Only certain lines below are wanted: those starting at the line containing "none; stroke-linecap: round;" and ending at the line containing "#fff; stroke: #707070;", both included, each retyped exactly.

INPUT RECORDS:
[Start of Attachment]
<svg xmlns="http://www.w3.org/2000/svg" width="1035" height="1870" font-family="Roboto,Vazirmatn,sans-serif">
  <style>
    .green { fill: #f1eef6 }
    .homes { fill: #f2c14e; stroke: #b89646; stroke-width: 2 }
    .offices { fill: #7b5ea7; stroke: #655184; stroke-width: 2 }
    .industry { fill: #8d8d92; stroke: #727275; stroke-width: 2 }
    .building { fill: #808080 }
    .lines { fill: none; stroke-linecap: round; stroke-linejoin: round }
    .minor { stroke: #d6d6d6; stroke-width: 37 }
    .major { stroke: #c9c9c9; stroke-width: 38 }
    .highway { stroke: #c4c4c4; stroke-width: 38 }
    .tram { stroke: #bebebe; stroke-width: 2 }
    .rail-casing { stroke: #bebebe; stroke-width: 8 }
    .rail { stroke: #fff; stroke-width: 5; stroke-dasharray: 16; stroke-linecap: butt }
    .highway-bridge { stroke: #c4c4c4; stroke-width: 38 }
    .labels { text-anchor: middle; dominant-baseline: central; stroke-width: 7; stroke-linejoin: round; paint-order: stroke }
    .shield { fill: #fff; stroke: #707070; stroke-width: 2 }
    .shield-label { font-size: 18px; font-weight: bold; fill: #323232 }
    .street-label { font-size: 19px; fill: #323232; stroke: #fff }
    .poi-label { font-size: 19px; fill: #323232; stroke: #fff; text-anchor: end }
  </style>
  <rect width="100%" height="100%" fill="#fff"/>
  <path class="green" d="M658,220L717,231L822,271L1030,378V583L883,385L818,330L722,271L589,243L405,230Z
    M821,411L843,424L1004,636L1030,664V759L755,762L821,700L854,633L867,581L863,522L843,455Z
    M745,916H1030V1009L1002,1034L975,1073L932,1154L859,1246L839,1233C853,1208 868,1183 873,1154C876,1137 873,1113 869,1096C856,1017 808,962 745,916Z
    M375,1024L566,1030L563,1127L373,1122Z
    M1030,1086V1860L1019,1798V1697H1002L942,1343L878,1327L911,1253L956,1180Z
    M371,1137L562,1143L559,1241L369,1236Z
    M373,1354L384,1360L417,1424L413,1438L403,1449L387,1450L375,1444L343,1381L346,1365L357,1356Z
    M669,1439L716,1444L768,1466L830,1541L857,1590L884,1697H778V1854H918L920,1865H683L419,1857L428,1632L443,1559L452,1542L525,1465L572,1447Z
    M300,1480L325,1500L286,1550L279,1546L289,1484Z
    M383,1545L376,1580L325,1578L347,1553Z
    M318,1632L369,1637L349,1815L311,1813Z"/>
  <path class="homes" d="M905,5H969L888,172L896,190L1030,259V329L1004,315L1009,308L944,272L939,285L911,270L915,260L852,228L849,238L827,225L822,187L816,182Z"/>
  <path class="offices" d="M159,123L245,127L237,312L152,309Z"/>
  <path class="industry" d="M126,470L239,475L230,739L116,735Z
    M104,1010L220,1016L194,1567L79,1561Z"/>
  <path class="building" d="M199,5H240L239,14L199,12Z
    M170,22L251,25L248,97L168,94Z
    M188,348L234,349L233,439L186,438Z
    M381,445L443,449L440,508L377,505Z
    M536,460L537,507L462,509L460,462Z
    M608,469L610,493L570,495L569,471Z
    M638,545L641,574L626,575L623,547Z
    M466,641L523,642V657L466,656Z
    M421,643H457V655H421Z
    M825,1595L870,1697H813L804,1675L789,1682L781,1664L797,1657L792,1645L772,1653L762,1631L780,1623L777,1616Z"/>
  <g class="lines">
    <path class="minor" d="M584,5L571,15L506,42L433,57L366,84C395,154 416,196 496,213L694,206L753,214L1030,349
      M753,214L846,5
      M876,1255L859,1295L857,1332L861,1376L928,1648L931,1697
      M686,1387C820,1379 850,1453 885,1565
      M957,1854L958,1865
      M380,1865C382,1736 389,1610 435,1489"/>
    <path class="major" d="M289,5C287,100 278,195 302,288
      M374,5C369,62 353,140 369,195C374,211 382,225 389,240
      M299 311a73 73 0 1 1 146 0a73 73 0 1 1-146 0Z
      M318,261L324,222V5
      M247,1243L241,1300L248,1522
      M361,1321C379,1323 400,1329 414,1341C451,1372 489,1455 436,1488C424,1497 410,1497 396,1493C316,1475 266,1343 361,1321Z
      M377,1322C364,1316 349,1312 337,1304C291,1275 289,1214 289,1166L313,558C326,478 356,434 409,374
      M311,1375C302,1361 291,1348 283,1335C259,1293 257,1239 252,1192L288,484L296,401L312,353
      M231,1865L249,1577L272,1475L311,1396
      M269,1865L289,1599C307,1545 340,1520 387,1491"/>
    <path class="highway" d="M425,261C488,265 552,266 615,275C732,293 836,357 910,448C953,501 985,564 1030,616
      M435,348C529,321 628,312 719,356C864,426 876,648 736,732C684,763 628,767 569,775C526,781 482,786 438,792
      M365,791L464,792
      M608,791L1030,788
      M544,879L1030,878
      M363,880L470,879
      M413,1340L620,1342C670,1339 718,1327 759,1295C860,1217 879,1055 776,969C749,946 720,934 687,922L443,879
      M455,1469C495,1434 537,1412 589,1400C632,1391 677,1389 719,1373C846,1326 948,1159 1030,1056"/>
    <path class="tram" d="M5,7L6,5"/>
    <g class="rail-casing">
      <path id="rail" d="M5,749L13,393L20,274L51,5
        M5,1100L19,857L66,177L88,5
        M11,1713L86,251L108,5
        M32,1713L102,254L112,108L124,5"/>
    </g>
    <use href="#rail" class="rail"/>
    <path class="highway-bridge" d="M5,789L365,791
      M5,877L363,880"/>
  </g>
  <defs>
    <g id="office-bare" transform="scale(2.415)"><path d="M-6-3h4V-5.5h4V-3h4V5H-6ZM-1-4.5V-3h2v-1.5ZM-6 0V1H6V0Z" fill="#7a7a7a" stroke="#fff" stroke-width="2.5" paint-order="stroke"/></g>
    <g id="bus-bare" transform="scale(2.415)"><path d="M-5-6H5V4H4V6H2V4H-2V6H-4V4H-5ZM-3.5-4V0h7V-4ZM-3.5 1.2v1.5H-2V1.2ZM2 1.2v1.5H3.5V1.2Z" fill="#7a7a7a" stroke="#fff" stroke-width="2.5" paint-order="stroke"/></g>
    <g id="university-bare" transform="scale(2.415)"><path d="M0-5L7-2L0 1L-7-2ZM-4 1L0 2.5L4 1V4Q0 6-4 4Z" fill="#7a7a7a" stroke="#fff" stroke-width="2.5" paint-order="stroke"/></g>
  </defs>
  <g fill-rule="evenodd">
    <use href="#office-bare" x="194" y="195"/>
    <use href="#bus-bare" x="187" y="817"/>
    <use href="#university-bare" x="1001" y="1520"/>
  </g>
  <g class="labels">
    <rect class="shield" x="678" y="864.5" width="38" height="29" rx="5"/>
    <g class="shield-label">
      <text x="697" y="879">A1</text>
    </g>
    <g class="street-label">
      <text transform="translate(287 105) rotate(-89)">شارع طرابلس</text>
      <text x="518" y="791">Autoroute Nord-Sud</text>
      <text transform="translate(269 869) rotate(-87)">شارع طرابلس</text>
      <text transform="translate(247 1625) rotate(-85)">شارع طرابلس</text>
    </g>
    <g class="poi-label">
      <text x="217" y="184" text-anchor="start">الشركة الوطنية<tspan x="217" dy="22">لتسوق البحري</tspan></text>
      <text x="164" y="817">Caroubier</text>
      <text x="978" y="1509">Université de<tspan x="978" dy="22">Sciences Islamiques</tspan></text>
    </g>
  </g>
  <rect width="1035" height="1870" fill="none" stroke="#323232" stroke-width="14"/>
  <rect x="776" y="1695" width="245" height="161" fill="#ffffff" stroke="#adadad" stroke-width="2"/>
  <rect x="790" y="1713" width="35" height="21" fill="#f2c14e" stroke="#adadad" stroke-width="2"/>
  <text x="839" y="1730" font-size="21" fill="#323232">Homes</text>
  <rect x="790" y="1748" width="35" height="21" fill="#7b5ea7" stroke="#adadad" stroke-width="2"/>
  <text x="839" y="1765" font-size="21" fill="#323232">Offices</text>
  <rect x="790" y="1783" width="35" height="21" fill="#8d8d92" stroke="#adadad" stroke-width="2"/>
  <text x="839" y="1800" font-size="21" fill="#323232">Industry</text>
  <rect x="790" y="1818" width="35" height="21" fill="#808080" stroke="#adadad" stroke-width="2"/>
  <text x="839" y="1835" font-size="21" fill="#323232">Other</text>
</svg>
[End of Attachment]
[Start of Attachment]
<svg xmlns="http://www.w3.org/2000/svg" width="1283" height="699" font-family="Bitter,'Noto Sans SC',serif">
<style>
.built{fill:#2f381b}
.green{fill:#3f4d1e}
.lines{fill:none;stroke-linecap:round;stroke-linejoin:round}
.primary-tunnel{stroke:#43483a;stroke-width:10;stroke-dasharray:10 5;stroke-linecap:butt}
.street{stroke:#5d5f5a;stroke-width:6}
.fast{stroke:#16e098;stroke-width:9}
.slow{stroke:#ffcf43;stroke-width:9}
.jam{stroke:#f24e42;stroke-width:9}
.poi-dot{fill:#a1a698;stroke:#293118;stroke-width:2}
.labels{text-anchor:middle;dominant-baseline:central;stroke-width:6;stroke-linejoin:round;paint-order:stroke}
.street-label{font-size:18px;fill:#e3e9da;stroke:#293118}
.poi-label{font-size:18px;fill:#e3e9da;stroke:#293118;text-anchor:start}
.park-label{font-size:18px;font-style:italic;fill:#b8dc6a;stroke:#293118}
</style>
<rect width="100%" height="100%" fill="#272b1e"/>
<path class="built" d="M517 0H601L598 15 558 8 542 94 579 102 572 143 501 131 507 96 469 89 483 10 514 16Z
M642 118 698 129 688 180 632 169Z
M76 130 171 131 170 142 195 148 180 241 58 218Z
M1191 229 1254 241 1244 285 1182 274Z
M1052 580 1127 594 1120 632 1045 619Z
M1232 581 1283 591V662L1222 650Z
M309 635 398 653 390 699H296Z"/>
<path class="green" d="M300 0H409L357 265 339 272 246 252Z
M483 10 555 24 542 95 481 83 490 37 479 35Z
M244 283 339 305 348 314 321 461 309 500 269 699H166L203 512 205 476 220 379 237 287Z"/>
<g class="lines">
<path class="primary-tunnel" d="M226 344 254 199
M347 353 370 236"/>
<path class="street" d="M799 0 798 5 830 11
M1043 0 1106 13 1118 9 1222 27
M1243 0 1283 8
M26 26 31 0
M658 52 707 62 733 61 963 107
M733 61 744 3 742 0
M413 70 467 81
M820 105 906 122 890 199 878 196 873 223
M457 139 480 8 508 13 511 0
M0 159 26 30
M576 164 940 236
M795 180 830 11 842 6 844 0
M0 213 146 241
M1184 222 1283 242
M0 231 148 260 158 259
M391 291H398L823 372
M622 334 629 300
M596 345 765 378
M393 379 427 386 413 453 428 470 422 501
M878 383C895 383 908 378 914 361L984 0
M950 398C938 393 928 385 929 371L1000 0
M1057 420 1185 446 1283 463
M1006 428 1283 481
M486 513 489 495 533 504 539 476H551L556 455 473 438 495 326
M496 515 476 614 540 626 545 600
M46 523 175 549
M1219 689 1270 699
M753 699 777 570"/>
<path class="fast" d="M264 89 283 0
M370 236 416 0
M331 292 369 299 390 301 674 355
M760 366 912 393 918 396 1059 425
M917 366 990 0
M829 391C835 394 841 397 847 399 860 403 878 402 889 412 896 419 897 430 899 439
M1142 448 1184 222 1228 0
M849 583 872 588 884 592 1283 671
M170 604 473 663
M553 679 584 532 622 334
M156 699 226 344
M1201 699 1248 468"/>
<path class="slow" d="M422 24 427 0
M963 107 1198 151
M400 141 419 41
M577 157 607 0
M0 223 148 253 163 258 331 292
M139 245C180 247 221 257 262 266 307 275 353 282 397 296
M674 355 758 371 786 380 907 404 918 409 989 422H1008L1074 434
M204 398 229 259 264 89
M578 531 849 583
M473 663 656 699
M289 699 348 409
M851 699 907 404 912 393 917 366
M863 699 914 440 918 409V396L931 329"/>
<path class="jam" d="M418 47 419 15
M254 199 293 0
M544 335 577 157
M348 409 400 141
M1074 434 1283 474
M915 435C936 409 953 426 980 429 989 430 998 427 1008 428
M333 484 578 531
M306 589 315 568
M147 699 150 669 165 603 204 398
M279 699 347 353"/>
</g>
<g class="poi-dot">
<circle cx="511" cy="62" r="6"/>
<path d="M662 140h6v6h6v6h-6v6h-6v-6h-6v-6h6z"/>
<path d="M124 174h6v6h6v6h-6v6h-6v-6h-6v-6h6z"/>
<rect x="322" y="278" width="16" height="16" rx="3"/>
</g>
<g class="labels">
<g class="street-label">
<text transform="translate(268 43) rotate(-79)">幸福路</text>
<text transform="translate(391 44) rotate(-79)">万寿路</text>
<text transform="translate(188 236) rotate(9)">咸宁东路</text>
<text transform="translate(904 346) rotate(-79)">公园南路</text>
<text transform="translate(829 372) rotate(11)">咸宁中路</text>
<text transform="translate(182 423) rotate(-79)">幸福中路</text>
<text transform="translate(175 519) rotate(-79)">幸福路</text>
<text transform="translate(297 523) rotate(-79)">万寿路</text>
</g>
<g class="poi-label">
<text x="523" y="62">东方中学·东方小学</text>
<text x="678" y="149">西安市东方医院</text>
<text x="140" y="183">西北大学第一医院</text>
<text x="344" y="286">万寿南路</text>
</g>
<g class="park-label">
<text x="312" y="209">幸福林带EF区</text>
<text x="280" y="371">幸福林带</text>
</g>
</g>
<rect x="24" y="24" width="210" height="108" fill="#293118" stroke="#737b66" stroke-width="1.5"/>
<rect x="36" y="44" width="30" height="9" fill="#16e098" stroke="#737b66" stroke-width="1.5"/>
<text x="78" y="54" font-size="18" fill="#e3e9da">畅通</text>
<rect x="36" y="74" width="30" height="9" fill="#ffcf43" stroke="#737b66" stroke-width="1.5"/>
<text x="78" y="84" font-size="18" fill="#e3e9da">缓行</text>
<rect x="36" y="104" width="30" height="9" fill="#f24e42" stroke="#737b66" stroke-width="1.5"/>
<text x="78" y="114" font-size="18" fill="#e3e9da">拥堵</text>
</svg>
[End of Attachment]
RESPONSE TO THIS TASK:
    .lines { fill: none; stroke-linecap: round; stroke-linejoin: round }
    .minor { stroke: #d6d6d6; stroke-width: 37 }
    .major { stroke: #c9c9c9; stroke-width: 38 }
    .highway { stroke: #c4c4c4; stroke-width: 38 }
    .tram { stroke: #bebebe; stroke-width: 2 }
    .rail-casing { stroke: #bebebe; stroke-width: 8 }
    .rail { stroke: #fff; stroke-width: 5; stroke-dasharray: 16; stroke-linecap: butt }
    .highway-bridge { stroke: #c4c4c4; stroke-width: 38 }
    .labels { text-anchor: middle; dominant-baseline: central; stroke-width: 7; stroke-linejoin: round; paint-order: stroke }
    .shield { fill: #fff; stroke: #707070; stroke-width: 2 }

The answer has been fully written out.